Continuing, he stated: “To date, we have secured approval for the sum of $1.7 billion and $15.2 million for the Pre-Engineering work.
A Special Purpose Vehicle (SPV) called ‘FGN Powerco’ is in the process of being set-up, following Mr President’s approval. The SPV will warehouse the project’s contingent liability for accountability.
“We have also constituted the Nigerian Project Management Office, PMO, with the sole responsibility of providing project management of the project on behalf of the Nigerian Government.
“Additionally, in a complementary way, we are also implementing the Transmission Enhancement Programme, TEP,
“The Federal Ministry of Power, working with key development partners — World Bank, AfDB and JICA — have raised $1.6 billion for Transmission Rehabilitation and Expansion Programme, TREP, which is on-going, with major projects, including Alaoji-Onitsha, Delta Power Station — Benin and Kaduna — Kano $410 million; $29 million is intended to build a 330kV DC 62km line between Birnin, Kebbi and Kamba, Lagos/Ogun Transmission Infrastructure Project (JICA)-$200 million, Abuja Transmission Ring Scheme (AFD)-$170 million and Northern Corridor Transmission Project (AFD & EU)-$274 million.”
Economically, the project will enable job creation, drive entrepreneurial development, and unleash resource utilisation.
“The project contract was awarded in 2017 at the contract sum of $5.7 billion to the consortium of Chinese companies based on the agreement that the Chinese contractors will facilitate for Nigeria to secure concessionary financing of 85per cent ($4.85 billion) of the project cost from Export-Import Bank of China (China EximBank), while the Federal Government of Nigeria (FGN), will provide the remaining 15per cent ($850 million) consisting of $200 million loans from the Nigeria Sovereign Investment Authority (NSIA) and $650 million from direct FGN funding.
“The Mambilla Hydropower Project has a proposed installed capacity of 3,050mw. The main construction works include the following: Four large dams among which are the Nya Dam, Sumsum Dam, Nghu Dam, and the API Weir, two (2) Number 330KV – Abong powerhouse to Makurdi and 330KV-Abong powerhouse to Jalingo transmission lines with a length of more than 700kms, about 120km Access road network connecting the project site with nearby communities.”
He said: “We have reviewed the scope of work/project capacity to ensure the technical feasibility, economic viability, and financial profitability of the project.
“Executed a landmark Memorandum of Understanding (MoU) with the Taraba State Government to enhance coordination on a number of initiatives and establish good working relationships critical to project delivery.
“Land and Aerial Survey of the project site following a renegotiated contract with the surveyors which resulted in savings by the Federal Government of Nigeria (FGN), of the sum of N350 million from an earlier survey contract signed through the Taraba State Government.
“Another generation project we are working on is the Kashimbilla project located in Takum Local Government Area of Taraba State.
The project was proposed principally to check the threat of flood and volcanic activity.

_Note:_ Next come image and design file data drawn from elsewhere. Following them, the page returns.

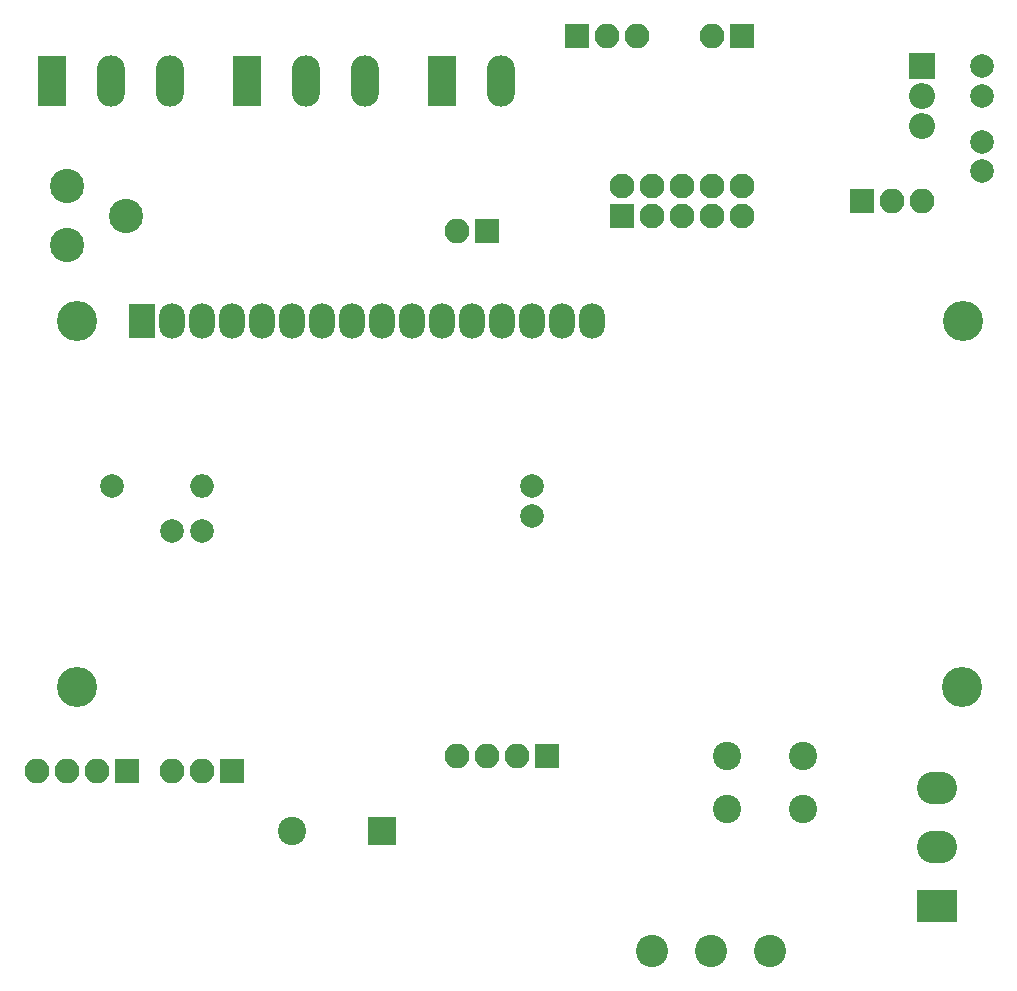
<source format=gbr>
G04 #@! TF.FileFunction,Soldermask,Bot*
%FSLAX46Y46*%
G04 Gerber Fmt 4.6, Leading zero omitted, Abs format (unit mm)*
G04 Created by KiCad (PCBNEW 4.0.7) date Tuesday, 27 March 2018 13:53:10*
%MOMM*%
%LPD*%
G01*
G04 APERTURE LIST*
%ADD10C,0.100000*%
%ADD11R,2.400000X2.400000*%
%ADD12C,2.400000*%
%ADD13C,2.000000*%
%ADD14C,2.900000*%
%ADD15R,2.100000X2.100000*%
%ADD16O,2.100000X2.100000*%
%ADD17R,2.380000X4.360000*%
%ADD18O,2.380000X4.360000*%
%ADD19O,2.000000X2.000000*%
%ADD20C,2.100000*%
%ADD21R,3.400000X2.750000*%
%ADD22O,3.400000X2.750000*%
%ADD23C,2.740000*%
%ADD24R,2.200000X2.200000*%
%ADD25O,2.200000X2.200000*%
%ADD26R,2.200000X3.000000*%
%ADD27O,2.200000X3.000000*%
%ADD28C,3.400000*%
G04 APERTURE END LIST*
D10*
D11*
X135890000Y-113030000D03*
D12*
X128290000Y-113030000D03*
D13*
X186690000Y-48260000D03*
X186690000Y-50760000D03*
X186690000Y-57150000D03*
X186690000Y-54650000D03*
X148590000Y-83820000D03*
X148590000Y-86320000D03*
X120650000Y-87630000D03*
X118150000Y-87630000D03*
D14*
X114260000Y-60920000D03*
X109220000Y-63420000D03*
X109220000Y-58420000D03*
D15*
X176530000Y-59690000D03*
D16*
X179070000Y-59690000D03*
X181610000Y-59690000D03*
D15*
X149860000Y-106680000D03*
D16*
X147320000Y-106680000D03*
X144780000Y-106680000D03*
X142240000Y-106680000D03*
D15*
X123190000Y-107950000D03*
D16*
X120650000Y-107950000D03*
X118110000Y-107950000D03*
D17*
X140970000Y-49530000D03*
D18*
X145970000Y-49530000D03*
D17*
X107950000Y-49530000D03*
D18*
X112950000Y-49530000D03*
X117950000Y-49530000D03*
D15*
X152400000Y-45720000D03*
D16*
X154940000Y-45720000D03*
X157480000Y-45720000D03*
D17*
X124460000Y-49530000D03*
D18*
X129460000Y-49530000D03*
X134460000Y-49530000D03*
D15*
X114300000Y-107950000D03*
D16*
X111760000Y-107950000D03*
X109220000Y-107950000D03*
X106680000Y-107950000D03*
D15*
X166370000Y-45720000D03*
D16*
X163830000Y-45720000D03*
D13*
X113030000Y-83820000D03*
D19*
X120650000Y-83820000D03*
D15*
X156210000Y-60960000D03*
D20*
X156210000Y-58420000D03*
X158750000Y-60960000D03*
X158750000Y-58420000D03*
X161290000Y-60960000D03*
X161290000Y-58420000D03*
X163830000Y-60960000D03*
X163830000Y-58420000D03*
X166370000Y-60960000D03*
X166370000Y-58420000D03*
D21*
X182880000Y-119380000D03*
D22*
X182880000Y-114380000D03*
X182880000Y-109380000D03*
D12*
X165100000Y-111180000D03*
X165100000Y-106680000D03*
X171600000Y-111180000D03*
X171600000Y-106680000D03*
D23*
X168750000Y-123190000D03*
X163750000Y-123190000D03*
X158750000Y-123190000D03*
D24*
X181610000Y-48260000D03*
D25*
X181610000Y-50800000D03*
X181610000Y-53340000D03*
D26*
X115570000Y-69850000D03*
D27*
X118110000Y-69850000D03*
X120650000Y-69850000D03*
X123190000Y-69850000D03*
X125730000Y-69850000D03*
X128270000Y-69850000D03*
X130810000Y-69850000D03*
X133350000Y-69850000D03*
X135890000Y-69850000D03*
X138430000Y-69850000D03*
X140970000Y-69850000D03*
X143510000Y-69850000D03*
X146050000Y-69850000D03*
X148590000Y-69850000D03*
X151130000Y-69850000D03*
X153670000Y-69850000D03*
D28*
X110070900Y-69850000D03*
X110070900Y-100850700D03*
X185069480Y-100850700D03*
X185070000Y-69850000D03*
D15*
X144780000Y-62230000D03*
D16*
X142240000Y-62230000D03*
M02*

</source>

It would mitigate the environmental disaster that would occur in several states of Taraba, Benue, Cross River, Kogi, and Delta and affecting more than 6 million people.
The hydropower component of the project was designed and upgraded from the initial 6mw to 40mw capacity. Other benefits of the project include Ecological Flood Control; Water Supply to 400,000 people; Irrigation; Fisheries; Airstrip; Tourism; Poverty Alleviation and job creation etc.
“The hydroelectric component of the project is 100per cent completed. We are currently working on the development and expansion of transmission lines to evacuate the power from the project site to areas of distribution.”